Diagnosing hypertension in Indigenous Canadians (DREAM-GLOBAL): A randomized controlled trial to compare the effectiveness of short message service messaging for management of hypertension: Main results.

Diagnosing hypertension in Indigenous Canadians (DREAM-GLOBAL): A randomized controlled trial to compare the effectiveness of short message service messaging for management of hypertension: Main results.

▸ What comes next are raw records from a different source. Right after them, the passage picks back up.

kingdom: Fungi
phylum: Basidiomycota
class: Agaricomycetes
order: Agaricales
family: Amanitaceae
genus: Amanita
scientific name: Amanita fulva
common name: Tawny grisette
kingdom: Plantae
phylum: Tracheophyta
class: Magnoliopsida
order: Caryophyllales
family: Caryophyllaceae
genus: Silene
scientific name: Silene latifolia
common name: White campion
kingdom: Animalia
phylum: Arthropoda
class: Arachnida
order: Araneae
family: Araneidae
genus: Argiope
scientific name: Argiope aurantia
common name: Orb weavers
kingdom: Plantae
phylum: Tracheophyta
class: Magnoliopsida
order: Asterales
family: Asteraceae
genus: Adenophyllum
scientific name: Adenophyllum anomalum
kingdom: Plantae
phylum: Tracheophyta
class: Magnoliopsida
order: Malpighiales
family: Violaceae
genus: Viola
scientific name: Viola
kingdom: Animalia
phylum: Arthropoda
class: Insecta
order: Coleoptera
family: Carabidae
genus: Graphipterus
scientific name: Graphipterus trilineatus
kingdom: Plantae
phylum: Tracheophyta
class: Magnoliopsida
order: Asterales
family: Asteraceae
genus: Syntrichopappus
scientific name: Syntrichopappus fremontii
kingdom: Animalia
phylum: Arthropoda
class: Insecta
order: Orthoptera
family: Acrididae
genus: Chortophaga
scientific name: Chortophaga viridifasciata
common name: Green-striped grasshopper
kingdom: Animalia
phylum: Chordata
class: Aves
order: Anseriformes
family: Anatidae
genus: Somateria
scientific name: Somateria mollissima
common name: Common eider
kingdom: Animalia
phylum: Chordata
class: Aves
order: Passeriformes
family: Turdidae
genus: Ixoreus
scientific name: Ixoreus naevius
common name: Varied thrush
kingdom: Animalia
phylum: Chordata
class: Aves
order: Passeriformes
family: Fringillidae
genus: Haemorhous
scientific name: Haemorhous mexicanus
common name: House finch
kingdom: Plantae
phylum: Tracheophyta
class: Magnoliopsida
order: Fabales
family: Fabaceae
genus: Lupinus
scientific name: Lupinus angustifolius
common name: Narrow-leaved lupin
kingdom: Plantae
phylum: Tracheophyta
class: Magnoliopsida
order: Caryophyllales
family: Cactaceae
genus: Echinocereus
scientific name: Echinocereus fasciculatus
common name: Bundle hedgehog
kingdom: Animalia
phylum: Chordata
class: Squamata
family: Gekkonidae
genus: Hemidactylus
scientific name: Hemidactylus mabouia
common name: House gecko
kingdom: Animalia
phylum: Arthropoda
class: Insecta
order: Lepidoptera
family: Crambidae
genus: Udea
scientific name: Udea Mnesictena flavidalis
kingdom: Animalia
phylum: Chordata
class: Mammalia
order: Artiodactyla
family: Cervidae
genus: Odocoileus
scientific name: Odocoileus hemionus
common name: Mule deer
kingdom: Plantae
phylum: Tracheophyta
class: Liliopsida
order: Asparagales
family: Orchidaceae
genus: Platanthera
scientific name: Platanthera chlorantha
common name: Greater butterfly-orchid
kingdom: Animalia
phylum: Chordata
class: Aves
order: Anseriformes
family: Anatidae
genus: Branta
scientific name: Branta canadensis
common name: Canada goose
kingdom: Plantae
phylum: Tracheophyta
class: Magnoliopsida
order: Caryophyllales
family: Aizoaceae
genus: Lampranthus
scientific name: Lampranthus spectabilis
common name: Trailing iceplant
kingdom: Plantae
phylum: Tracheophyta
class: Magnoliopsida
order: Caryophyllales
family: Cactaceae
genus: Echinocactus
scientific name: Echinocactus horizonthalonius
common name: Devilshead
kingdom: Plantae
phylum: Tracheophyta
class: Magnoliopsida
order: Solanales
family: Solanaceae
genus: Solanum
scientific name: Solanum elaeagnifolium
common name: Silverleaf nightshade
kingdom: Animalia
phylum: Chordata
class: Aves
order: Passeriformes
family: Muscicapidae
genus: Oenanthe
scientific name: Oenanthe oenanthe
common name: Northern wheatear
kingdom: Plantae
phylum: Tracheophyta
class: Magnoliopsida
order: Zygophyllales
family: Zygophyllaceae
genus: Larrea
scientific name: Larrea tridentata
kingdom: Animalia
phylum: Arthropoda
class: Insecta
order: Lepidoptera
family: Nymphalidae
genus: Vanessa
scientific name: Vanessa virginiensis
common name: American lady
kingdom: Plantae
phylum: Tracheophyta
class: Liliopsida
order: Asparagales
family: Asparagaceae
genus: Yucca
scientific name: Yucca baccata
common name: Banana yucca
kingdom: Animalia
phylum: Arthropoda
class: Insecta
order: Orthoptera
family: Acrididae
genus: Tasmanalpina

J Clin Hypertens (Greenwich). 2018 Nov 26;:

Authors: Tobe SW, Yeates K, Campbell NRC, Maar MA, Perkins N, Liu PP, Sleeth J, McAllister C, Hua-Stewart D, Wells G, Bernick J

Abstract
Hypertension, the leading cause of cardiovascular morbidity and mortality, affects more than 1 billion people globally. The rise in mobile health in particular the use of mobile phones and short message service (SMS) to support disease management provides an opportunity to improve hypertension awareness, treatment, and control, in remote and vulnerable patient populations. The primary objective of this randomized controlled study was to assess the effect of active (with hypertension specific management SMS) or passive (health behaviors SMS alone) on the difference in blood pressure (BP) reduction between the active and passive SMS groups in hypertensive Canadian First Nations people from six rural and remote communities. Pragmatic features of the study included shifting of BP measures to non-medical health workers. Despite an overall reduction in BP over the study, there was no difference in the BP change between groups from baseline to final for systolic 0.8 (95% CI -4.2 to 5.8 mm Hg) or diastolic -1.0 (95% CI -3.7 to 1.8 mm Hg, P = 0.5) BP. Achieved BP control was 37.5% (25.6%-49.4%, 95% CI) in the active group and 32.8% (20.6%-44.8%, 95% CI) in the passive group (difference in proportions -4.74% (-21.7% to 12.2%, 95% CI, P = 0.6). The study looked at changes in health services delivery, mobile health technologies, and patient engagement to support better management of hypertension in Canadian First Nations communities. The active hypertension specific SMS did not lead to improvements in BP control.